3. Where the government allows clear-cutting, the forest is usually ______; where the

Forest Service requires selective cutting, the forest is usually healthy.

4. His dad is a ______who now owns his own small lumber mill.

Sentence Scramble

Ranchers, are jobs loggers, and common farmers jobs USA. western all in the

forest? love you Do If you so, to oppose have clear-cutting.

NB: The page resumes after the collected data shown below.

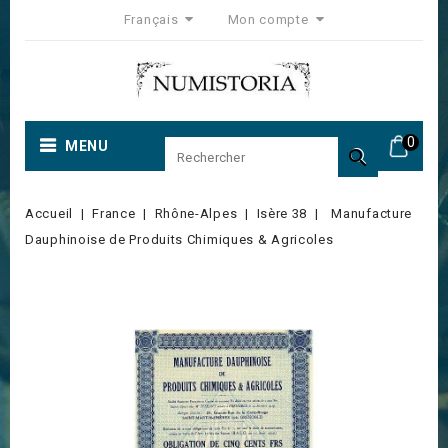
Français
Mon compte
0
MENU

Accueil
France
Rhône-Alpes
Isère 38
Manufacture
Dauphinoise de Produits Chimiques & Agricoles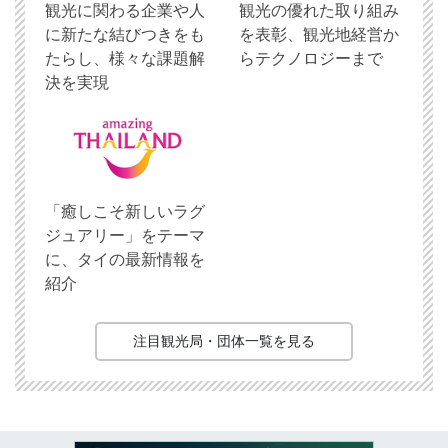
観光に関わる企業や人
観光の優れた取り組み
に新たな結びつきをも
を表彰、観光地経営か
たらし、様々な課題解
らテクノロジーまで
決を実現
「癒しこそ新しいラグ
ジュアリー」をテーマ
に、タイの最新情報を
紹介
注目観光局・団体一覧を見る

know mad, I but to try down. are you calm

Environmentalists not think trees down. cut that should be But, do. the loggers

Script & Fill-in

There are many trees in America. The trees have many uses. They provide many things to the area where they grow. Trees are also ______to make many things for people to use.
People who cut down trees are ______. Many of them lost their jobs because they could not cut down any more trees. Some people want all the trees to ______and not be cut down.
Some people get together to make the National Forest Service stop the ______from cutting down trees. The logging companies get together to make the National Forest Service let them cut the trees down. The National Forest Service is trying to let all the American people use the national ______.
The people with the most money can tell the forest service to allow the cutting to be done. Even when scientists say that cutting the trees down would ______the forest and the animals, they still cut the trees down. Anybody who does not like that idea is not ______.
Some parts of the forests have been ______. Too many trees have been taken away. Other parts have been stopped from being cut. When this happens, many people ______. The biggest problem is deciding what should be done with all of the trees.

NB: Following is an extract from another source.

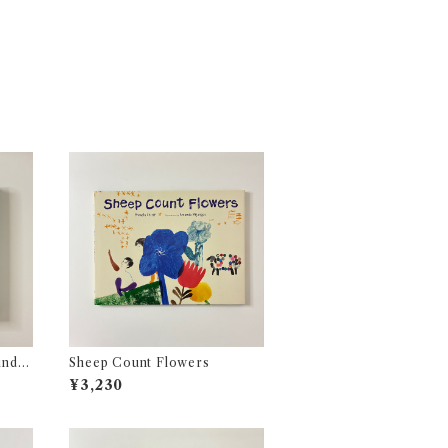
indo
Sheep Count Flowers
¥3,230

Reading – from a Newspaper in Seattle

Seattle-Snohomish Mill to close; 50 jobs lost

- After more than 70 years in business, Seattle-Snohomish Mill will close in March.
The mill, which employs 50 people, first opened in Snohomish (name of a small town) in 1941.
"This is a very difficult decision," Megan McMurray, owner of the mill, said in a statement. "We have a dedicated workforce, some who have been with Seattle-Snohomish Mill Co. Inc. for more than three decades."
Mill employees were notified last week that the company would close in 60 days.
The collapse of the housing and construction industry was a major factor in the decision to close the Seattle-Snohomish Mill, McMurray said.
Since the 2008 recession, construction has slowed to a near standstill, reducing the demand for timber. For example, in 2006, roughly 3,907 building permits were issued for Snohomish County. Last year, that number had fallen to 1,189.
Private companies harvested more than 3 million board feet of timber in Washington state in 2005, according to the state Department of Natural Resources. That fell to roughly 1.8 million board feet in 2009.
Many lumber companies have laid off employees and reduced their work schedules in response to the decline in construction. In 2009, Seattle-Snohomish Mill had scaled back to one shift from three, cutting the workforce to 100 from 160.
Since last August, three lumber companies in the state have filed notices with the state of pending employee layoffs or mill closures. Hampton Lumber Mill laid off 76 workers in December, while Woodinville Lumber closed at the end of August. Colville's Stimson Lumber closed in November.
Seattle Snohomish Mill, at 9525 Airport Way in Snohomish, had advertised proximity both to I-5 and to the railroad as an advantage for efficiently transporting products. The mill offered 20-foot to 40-foot Douglas and Hem fir timber, as well as smaller dried products.
Snohomish Mayor Karen Guzak expressed disappointment over the closure of the mill.
"I am always sorry to see any store closing, especially one that is so close to the city," she said.